People say sometimes, "You work in the fastest-moving industry in the world." I don't feel that way. I think I work in one of the slowest. It seems to take forever to get anything done.
I was at Reed [College] for only a few months. My parents intended for me to stay there for all four years but I decided that college wasn't right for me. I had no idea what I wanted to do I didn't see how college was going to help me.
In order to learn how to do something well, you have to fail sometimes. In order to fail, there has to be a measurement system. And that's the problem with most philanthropy - there's no measurement system. You give somebody some money to do something and most of the time you can really never measure whether you failed or succeeded in your judgment of that person or his ideas or their implementation.
I think the Macintosh was created by a group of people who felt that ah there wasn't a strict vision between sort of science and art.
Probably death is the best invention of life.
The Macintosh was supposed to be the computer for people that just wanted to use a computer without having to learn how to use one.
The biggest effect of the personal computer revolution has been to allow millions and millions of people to experience computers themselves decades before they ever would have in the old paradigm.
Ad campaigns are necessary for competition. But good PR educates people; that's all it is.
A computer is the most incredible tool we've ever seen. It can be a writing tool, a communications center, a supercalculator, a planner, a filer and an artistic instrument all in one, just by being given new instructions, or software, to work from. There are no other tools that have the power and versatility of a computer.
Stealing music is not right, and I can understand people being very upset about their intellectual property being stolen.
The iPod is not a new category. Music is not new. It's not a speculative market. It's a very, very large market. It's been around for thousands of years and will be around as long as humans exist.
Apple is the only company in the world that has all of that under one roof.

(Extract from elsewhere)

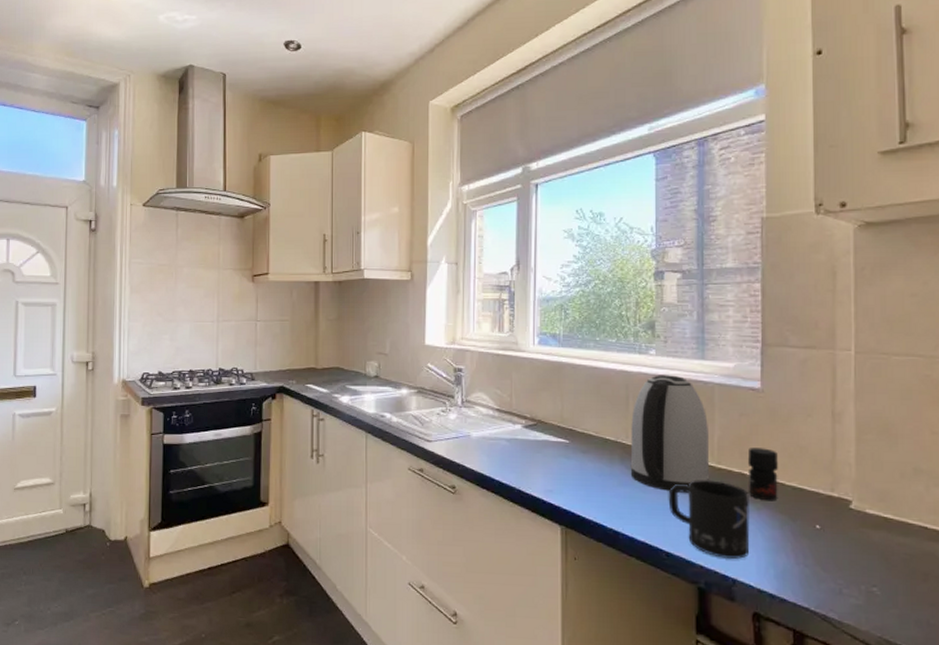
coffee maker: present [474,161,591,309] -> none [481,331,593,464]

We can invent a complete a solution that works - and take responsibility for it.
One of the failures of technology companies is that they build technologies thinking everything else will work out.
There will always be music on the Internet that people can steal. What's new is not theft. What's new is a distribution channel for stolen property called the Internet. So there will always be illegal music on the Internet.

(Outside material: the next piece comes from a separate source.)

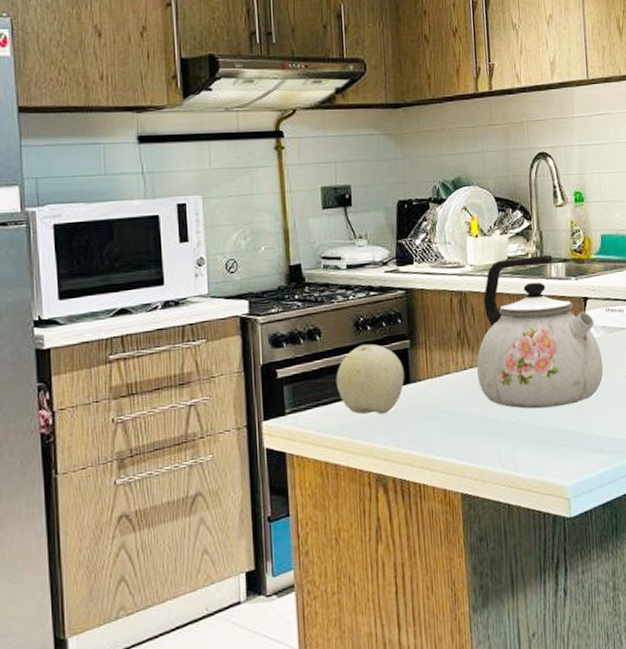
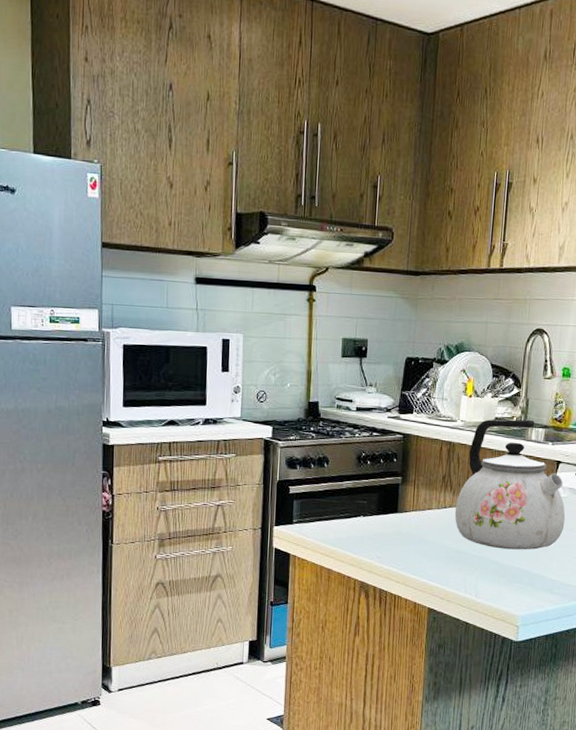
fruit: present [336,344,405,415] -> none [336,475,394,535]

Our approach is to think of companies not as businesses but as collections of people. We [Apple]want to qualitatively change the way people work. We don't just want to help them do word processing faster or add numbers faster. We want to change the way they can communicate with one another. We're seeing less paper flying around and more quality of communication.
One of my beliefs very strongly is that any democracy depends on a free, healthy press.
We're not a media company. We don't own media. We don't own music. We don't own films or television. We're not a media company. We're just Apple.
Stealing things is everybody's problem. We [Apple Inc.] own a lot of intellectual property, and we don't like when people steal it. So people are stealing stuff and we're optimists. We believe that 80 percent of the people stealing stuff don't want to be; there's just no legal alternative.
If you tell people they can't burn CDs of their music, as almost every current legal music service has done, or they can only burn one CD with a track or pay per track per burn extra, nobody is going to go for it.
People equated burning CDs with theft. That's not what burning CDs is. Theft is about acquiring the music from the Internet.
I'd say we [Apple Inc.] are the most creative of the technology companies and definitely the most artist-friendly. Almost everyone in the music business uses a Mac and everyone has an iPod.
It's understandable that the music companies that are comprised of people that are successful by making good creative decisions - they have to decide which out of fifty artists is the next hot one, with no data to go from. It's an intuitive process, and that's what they do well when they're successful. They don't understand technology.
The creative industries tend to dismiss technology as just something to buy and not understand how hard it is and how creative it can be as well.
The technology companies don't understand creative things at all. Silicon Valley's view of the creative process in Hollywood is a bunch of guys in their young thirties sitting on a couch, drinking beer, and thinking up jokes.
Music companies are not technology companies any more than technology companies are music companies. They're really different from each other.